Tickets to I Saw My Neighbor On the Train and I Didn't Even Smile are $50, all preview tickets are $42. To purchase tickets, contact the Colonial Ticket Office at 111 South Street, Pittsfield by calling 413-997-4444, or online at www.berkshiretheatregroup.org. Ticket Offices are open Monday-Friday 10am-5pm, Saturdays 10am-2pm or on any performance day from 10am until curtain.

Artistic Director/CEO Kate Maguire says, "We are teaming up with some of the most exciting voices in American theatre, including playwright Suzanne Heathcote, director Jackson Gay, and BTG artist Keira Naughton, to present the world premiere of I Saw My Neighbor On The Train And I Didn't Even Smile. We are delighted to partner with New Neighborhood on this funny and insightful look at a very contemporary American family."

Heathcote says, "It's a play about the contradictions in people, and how flawed we all are and how shy we all are in our own weird ways."

The cast of I Saw My Neighbor On the Train and I Didn't Even Smile is Keira Naughton (who most recently directed her father, James Naughton, in the world premiere of Cedars at BTG) Linda Gehringer, Adam Langdon, Adam O'Byrne, Andrew Rothenberg and Ariana Venturi.

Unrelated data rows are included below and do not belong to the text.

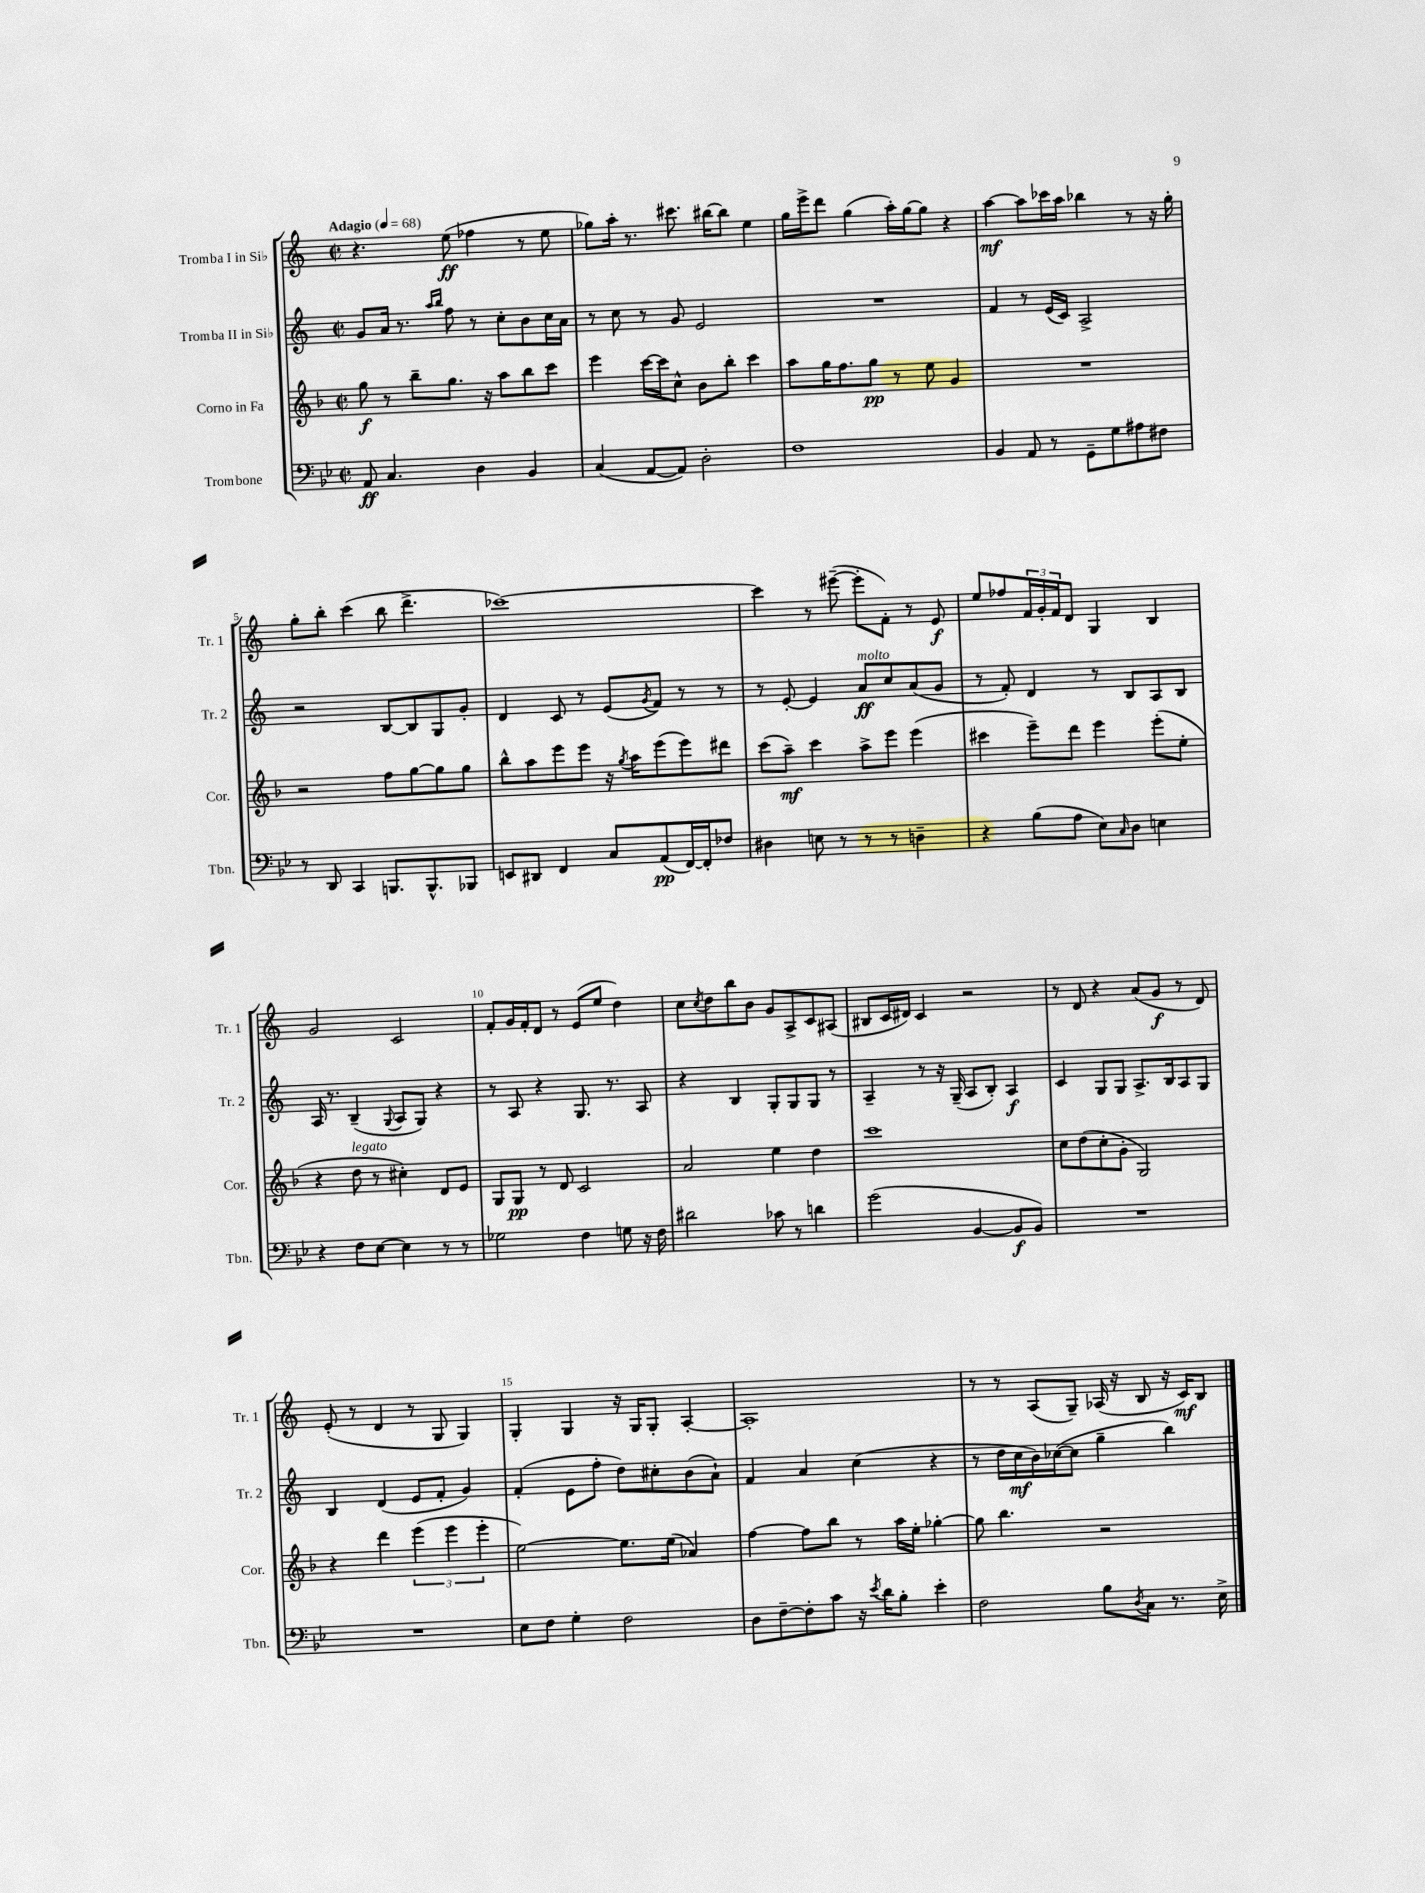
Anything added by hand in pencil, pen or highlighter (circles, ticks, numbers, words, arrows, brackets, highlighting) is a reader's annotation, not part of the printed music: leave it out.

**kern	**dynam	**kern	**dynam	**kern	**dynam	**kern	**dynam
*part4	*part4	*part3	*part3	*part2	*part2	*part1	*part1
*staff4	*staff4	*staff3	*staff3	*staff2	*staff2	*staff1	*staff1
*I"Trombone	*	*I"Corno in Fa	*	*I"Tromba II in Si♭	*	*I"Tromba I in Si♭	*
*I'Tbn.	*	*I'Cor.	*	*I'Tr. 2	*	*I'Tr. 1	*
*clefF4	*	*clefG2	*	*clefG2	*	*clefG2	*
*k[b-e-]	*	*k[b-]	*	*k[]	*	*k[]	*
*M2/2	*	*M2/2	*	*M2/2	*	*M2/2	*
*met(c|)	*	*met(c|)	*	*met(c|)	*	*met(c|)	*
*MM68	*	*MM68	*	*MM68	*	*MM68	*
=1	=1	=1	=1	=1	=1	=1	=1
!	!	!	!	!	!	!LO:TX:a:B:t=Adagio	!
8AA/	ff	8gg\	f	8g/L	.	4.r	.
4.C/	.	8r	.	16a/Jk	.	.	.
.	.	.	.	8.r	.	.	.
.	.	8bb-~\L	.	.	.	.	.
.	.	.	.	16qqaa/LL	.	.	.
.	.	.	.	16qqbb/JJ	.	.	.
.	.	8.gg\J	.	8ff\	.	(8ee\	ff
4D\	.	.	.	8r	.	4ff-X\	.
.	.	16r	.	.	.	.	.
.	.	8aa\L	.	8cc'\L	.	.	.
4BB-/	.	8bb-\	.	8b\	.	8r	.
.	.	8ccc\J	.	16cc\L	.	8ee\	.
.	.	.	.	16a\JJ	.	.	.
=2	=2	=2	=2	=2	=2	=2	=2
(4C/	.	4eee\	.	8r	.	8gg-X\L)	.
.	.	.	.	8cc\	.	16aa'\Jk	.
.	.	.	.	.	.	8.r	.
[8AA/L	.	[16ccc\LL	.	8r	.	.	.
.	.	16ccc\J]	.	.	.	.	.
8AA/J])	.	8cc^^\J	.	8g/	.	8.ccc#X\	.
2D'\	.	8b-\L	.	2e/	.	.	.
.	.	.	.	.	.	[16bb#X\KL	.
.	.	8bb-'\J	.	.	.	8bb#\J]	.
.	.	4ccc\	.	.	.	4ee\	.
=3	=3	=3	=3	=3	=3	=3	=3
1F	.	8aa\L	.	1r	.	16gg\LL	.
.	.	.	.	.	.	16eee^\J	.
.	.	16gg\K	.	.	.	8ddd\J	.
.	.	8.ff\	.	.	.	.	.
.	.	.	.	.	.	(4gg\	.
.	.	8gg\J	pp	.	.	.	.
.	.	8r	.	.	.	16aa'\LL)	.
.	.	.	.	.	.	[16gg\J	.
.	.	8ee\	.	.	.	8gg\J]	.
.	.	4g/	.	.	.	4r	.
=4	=4	=4	=4	=4	=4	=4	=4
4BB-/	.	1r	.	4f/	.	[4aa\	mf
8AA/	.	.	.	8r	.	8aa\L]	.
8r	.	.	.	(16e/LL	.	16ccc-X\L	.
.	.	.	.	16c/JJ)	.	16aa\JJ	.
8GG~\L	.	.	.	2A^/	.	4bb-X\	.
8G\	.	.	.	.	.	.	.
8A#X\	.	.	.	.	.	8r	.
8F#X\J	.	.	.	.	.	16r	.
.	.	.	.	.	.	16gg'\	.
!!LO:LB:g=z
=5	=5	=5	=5	=5	=5	=5	=5
8r	.	2r	.	2r	.	8gg'\L	.
8DD/	.	.	.	.	.	8bb'\J	.
4CC/	.	.	.	.	.	(4ccc\	.
8.BBBn/L	.	8ff\L	.	[8B/L	.	8bb\	.
.	.	[8gg\	.	8B/]	.	4.ddd^\	.
8.BBB^^/	.	.	.	.	.	.	.
.	.	8gg\]	.	8G/	.	.	.
8BBB-X/J	.	8gg\J	.	8g'/J	.	.	.
=6	=6	=6	=6	=6	=6	=6	=6
8EEn/L	.	8bb-^^\L	.	4d/	.	[1ccc-X)	.
8DD#X/J	.	8aa\	.	.	.	.	.
4FF/	.	8eee\	.	8c/	.	.	.
.	.	8eee\J	.	8r	.	.	.
8C/L	.	16r	.	(8e/L	.	.	.
.	.	8qgg/	.	.	.	.	.
.	.	16aa\KL	.	.	.	.	.
.	.	.	.	8qg/	.	.	.
(8AA/	pp	(8eee\	.	8f/J)	.	.	.
[16FF/L)	.	8eee\)	.	8r	.	.	.
16FF'/J]	.	.	.	.	.	.	.
8F-X/J	.	8ddd#X\J	.	8r	.	.	.
=7	=7	=7	=7	=7	=7	=7	=7
4D#X\	.	(8ccc\L	.	8r	.	4ccc-\]	.
.	.	8aa~\J)	mf	[8e'/	.	.	.
8En\	.	4ccc\	.	4e/]	.	8r	.
8r	.	.	.	.	.	([8eee#X~\	.
!	!	!	!	!LO:TX:a:i:t=molto	!	!	!
8r	.	8aa^\L	.	8a/L	ff	8eee#'\L]	.
8r	.	8eee\J	.	8cc/	.	8f'\J)	.
4Dn~\	.	(4eee\	.	(8a/	.	8r	.
.	.	.	.	8g/J	.	8e/	f
=8	=8	=8	=8	=8	=8	=8	=8
4r	.	4ccc#X\	.	8r	.	8ee/L	.
.	.	.	.	8f'/)	.	8ff-X/	.
(8B-\L	.	8eee~\L)	.	4d/	.	24f/L	.
.	.	.	.	.	.	24g'/	.
.	.	.	.	.	.	24f/J	.
8A\J	.	8ddd\J	.	.	.	8d/J	.
8E-\L)	.	4eee\	.	8r	.	4G/	.
16qqC/	.	.	.	.	.	.	.
8D\J	.	.	.	8B/L	.	.	.
4En\	.	(8eee'\L	.	8A/	.	4B/	.
.	.	8ee'\J	.	8B/J	.	.	.
!!LO:LB:g=z
=9	=9	=9	=9	=9	=9	=9	=9
4r	.	4r	.	16A/	.	2g/	.
.	.	.	.	8.r	.	.	.
!	!	!LO:TX:a:i:t=legato	!	!	!	!	!
8F\L	.	8dd\	.	(4B~/	.	.	.
[8E-\J	.	8r	.	.	.	.	.
.	.	.	.	8qqG/	.	.	.
4E-\]	.	4cc#X'\)	.	8A/L	.	2c/	.
.	.	.	.	8G/J)	.	.	.
8r	.	8d/L	.	4r	.	.	.
8r	.	8e/J	.	.	.	.	.
=10	=10	=10	=10	=10	=10	=10	=10
2G-X\	.	8G/L	.	8r	.	8f'/L	.
.	.	8G/J	pp	8A/	.	16g/L	.
.	.	.	.	.	.	16f'/J	.
.	.	8r	.	4r	.	8d/J	.
.	.	8d/	.	.	.	8r	.
4F\	.	2c/	.	8.G/	.	(8e/L	.
.	.	.	.	.	.	8ee/J	.
.	.	.	.	8.r	.	.	.
8Gn\	.	.	.	.	.	4dd\)	.
16r	.	.	.	8A/	.	.	.
16F\	.	.	.	.	.	.	.
=11	=11	=11	=11	=11	=11	=11	=11
2d#X\	.	2a/	.	4r	.	8cc\L	.
.	.	.	.	.	.	8qcc/	.
.	.	.	.	.	.	8dd\	.
.	.	.	.	4B/	.	8bb\	.
.	.	.	.	.	.	8b\J	.
8c-X\	.	4ee\	.	8G'/L	.	8g/L	.
8r	.	.	.	8G/	.	8A^/	.
4dn\	.	4dd\	.	8G/J	.	8c/	.
.	.	.	.	8r	.	(8A#X/J	.
=12	=12	=12	=12	=12	=12	=12	=12
(2g\	.	1ccc	.	4A~/	.	8B#X/L	.
.	.	.	.	.	.	16c/L	.
.	.	.	.	.	.	16d#X/JJ)	.
.	.	.	.	8r	.	4c/	.
.	.	.	.	16r	.	.	.
.	.	.	.	(16G~/	.	.	.
[4BB-/	.	.	.	8A/L	.	2r	.
.	.	.	.	8B'/J)	.	.	.
8BB-/L]	f	.	.	4A/	f	.	.
8BB-/J)	.	.	.	.	.	.	.
=13	=13	=13	=13	=13	=13	=13	=13
1r	.	8cc\L	.	4c/	.	8r	.
.	.	(8dd\	.	.	.	8d/	.
.	.	8cc'\	.	8G/L	.	4r	.
.	.	8g'\J	.	8G/J	.	.	.
.	.	2G/)	.	8.A^/L	.	(8a/L	.
.	.	.	.	.	.	8g/J	f
.	.	.	.	16B/k	.	.	.
.	.	.	.	8A/	.	8r	.
.	.	.	.	8G/J	.	8d/)	.
!!LO:LB:g=z
=14	=14	=14	=14	=14	=14	=14	=14
1r	.	4r	.	4B/	.	(8e'/	.
.	.	.	.	.	.	8r	.
.	.	4ddd\	.	(4d/	.	4d/	.
.	.	(6eee\	.	8e/L	.	8r	.
.	.	.	.	8f'/J	.	8G/	.
.	.	6eee\	.	.	.	.	.
.	.	.	.	4g/)	.	4G/)	.
.	.	6eee'\	.	.	.	.	.
=15	=15	=15	=15	=15	=15	=15	=15
8E-\L	.	[2ee\)	.	(4f'/	.	4G'/	.
8F\J	.	.	.	.	.	.	.
4G'\	.	.	.	8e\L	.	4G/	.
.	.	.	.	8ff'\J	.	.	.
2F\	.	8.ee\L]	.	8dd\L)	.	16r	.
.	.	.	.	.	.	16G/KL	.
.	.	.	.	8cc#X'\	.	8G'/J	.
.	.	(16ee\Jk	.	.	.	.	.
.	.	4a-X/)	.	(8b\	.	[4A'/	.
.	.	.	.	8a`\J)	.	.	.
=16	=16	=16	=16	=16	=16	=16	=16
8D\L	.	[4ff\	.	4f/	.	1A']	.
[8F~\	.	.	.	.	.	.	.
8F'\]	.	8ff\L]	.	4a/	.	.	.
8c\J	.	8bb-\J	.	.	.	.	.
16r	.	8r	.	(4cc\	.	.	.
8qe-/	.	.	.	.	.	.	.
16d\KL	.	.	.	.	.	.	.
8B-'\J	.	16aa\LL	.	.	.	.	.
.	.	16ee'\JJ	.	.	.	.	.
4e-'\	.	[4gg-X'\	.	4r	.	.	.
=17	=17	=17	=17	=17	=17	=17	=17
2F\	.	8gg-\]	.	8r	.	8r	.
.	.	4.bb-\	.	16dd\LL	.	8r	.
.	.	.	.	16cc\	mf	.	.
.	.	.	.	16b\)	.	(8A/L	.
.	.	.	.	([16cc-X\J	.	.	.
.	.	.	.	8cc-\J]	.	8G~/J)	.
8B-\L	.	2r	.	4gg~\	.	(16A-X/	.
.	.	.	.	.	.	16r	.
8qD/	.	.	.	.	.	.	.
8C\J	.	.	.	.	.	8B/	.
8.r	.	.	.	4bb\)	.	16r	.
.	.	.	.	.	.	16c/KL)	mf
.	.	.	.	.	.	8B/J	.
16E-^\	.	.	.	.	.	.	.
==	==	==	==	==	==	==	==
*-	*-	*-	*-	*-	*-	*-	*-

I Saw My Neighbor On the Train and I Didn't Even Smile features original music by Ryan Kattner, scenic and lighting design by Paul Whitaker, costumes by Jessica Ford, sound by Broken Chord, projections by Nicholas Hussong, and dramaturgy by Catherine Sheehy.

About the Play: This is Rebecca's life: she wakes up, eats a sensible breakfast, wraps herself in three layers, drives to the train station, commutes to her bookkeeping job in the city, watches the clock, goes home, cooks dinner for her domineering mother, watches TV, and falls asleep grieving for her dead dog. Every day is the same as the next until Rebecca's underachieving brother begs her to take care of her troubled niece-and she does what she always does-she lets it happen. In an unforgivingly bitter month, three generations of women with nothing in common, except a deeply buried ache, try to keep the cold away.

About New Neighborhood: Born out of the Low Brow/Hi Fi 2014 Yale Rep production of These Paper Bullets! and the unintended financial backing of Rupert Murdoch, New Neighborhood is a theater and television company whose sincerity and authenticity are so combustible, it cannot be housed under one roof for too long without doing severe structural damage. With new work, bruised work, all-singing, all-dancing, foul-mouthed musical work, New Neighborhood seeks to harvest the organs of its audience and sell them back to their owners within the time houselights dim and rise, or the DVR records and you delete. Founded in 2015 by a collective of artists scattered across the country, New Neighborhood is a particular ordinance of Actors, Designers, Directors, Dramaturgs (all the hot D's!), Musicians, Graphic Novelists, Producers, Writers, Widows, Widowers (all the lousy W's) and bad, browned-on-both-sides Balladeers. New Neighborhood finds a show, produces the sh*t outta it, and disappears into a cloud of train.